“Lovecraft Country,” which debuted Sunday, is the latest HBO drama shot in Georgia to receive strong reviews.
While some of the show was shot in Chicago, where the series begins, and other parts of Illinois, “Lovecraft Country” also spent plenty of time last year around metro Atlanta and Macon. Its home base for interiors was Atlanta’s Blackhall Studios.
The series, based on the 2016 Matt Ruff book “Lovecraft Country,” is a mix of race, horror, history and intrigue, using monsters as metaphors. . Season one stars three main characters, including Korean War vet Atticus (Jonathan Majors) seeking to find his missing father, Montrose (Michael K. Williams). He goes on a road trip with his Uncle George (Courtney B. Vance), and childhood friend Letitia (Jurnee Smollett).
They end up facing no shortage of obstacles, both real (racist cops) and fantastical (putrid dog-like shoggoths, courtesy of writer H.P. Lovecraft), in this era of Jim Crow 1950s.
On RottenTomatoes, among 58 reviews, 57 were positive, or 97 percent. As of Sunday evening, about 83 percent of users liked the series as well. On Metacritic, the show received a 79 out of 100, with 25 positive reviews, seven mixed ones, and no negative ones.
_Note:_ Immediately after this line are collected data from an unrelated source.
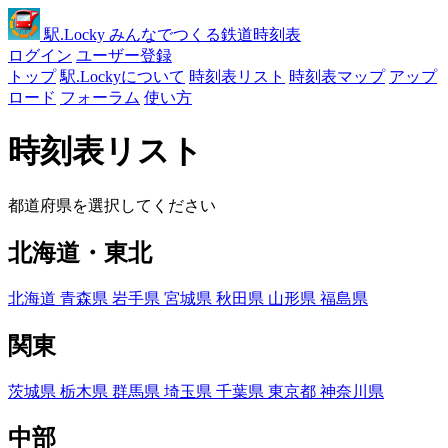
駅
.Locky
みんなでつくる鉄道時刻表
ログイン
ユーザー登録
トップ
駅.Lockyについて
時刻表リスト
時刻表マップ
アップ
ロード
フォーラム
使い方
時刻表リスト
都道府県を選択してください
北海道・東北
北海道
青森県
岩手県
宮城県
秋田県
山形県
福島県
関東
茨城県
栃木県
群馬県
埼玉県
千葉県
東京都
神奈川県
中部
Here’s a sampling of praise, which largely focused on the show’s ambition and originality and is based on the first five episodes made available to critics:
- “The creativity on display is phenomenal, with writing that’s layered with meanings and allusions, acting that brings the kind of emotional grounding you don’t always find in genre stories, and visual realizations that are stunning.” – Matthew Gilbert, The Boston Globe
- “It’s pulp fiction by way of the 1619 Project, where America’s original sin might simultaneously be slavery and a ritual blood sacrifice with the potential to open up a portal to another dimension.” – Daniel Fienberg, The Hollywood Reporter
- “That H.P. Lovecraft — troubled, imaginative, racist — should inspire a book and a series that centers Black characters, and that expressly uses his own creations to flesh out the inner lives he denied them in his own work, was not something he could have imagined.” – Glen Weldon, NPR
- “The series continuously shapeshifts in episodic fashion, starting with a road trip, then a haunted-house story, an Indiana Jones-esque hunt for treasure buried beneath a museum, and more, each equally manic and, at times nearing absurdity. It’s a series perfectly suited for the madness that has been the year 2020.” – Tambay Obenson, Indie Wire
To be fair, the critic at The Atlantic’s Hannah Giorgis found the allegories simplistic, as the show in its first five episodes “spends so much time focusing on its white characters’ near-comic monstrousness that it undercuts the development of its Black leads.”
Credit: HBO
Credit: HBO
HBO, for many years, ignored Georgia as a place to shoot anything. But the siren call of the state’s generous tax credits and more available studio space made it easier for the company to finally embrace the state.
In 2018, HBO shot part of its Emmy-nominated series “Sharp Objects” starring Amy Adams and last year, HBO featured the limited dramatic series “Watchmen,” which received 26 Emmy nominations this year, more than any other program. That series, too, tackled race and cops and Black American history in its own grandiose, sometimes bizarre way. It was largely produced in Georgia. Interiors were shot at Atlanta Metro Studios in Union City and exteriors were all over the place, from Decatur to Cedartown.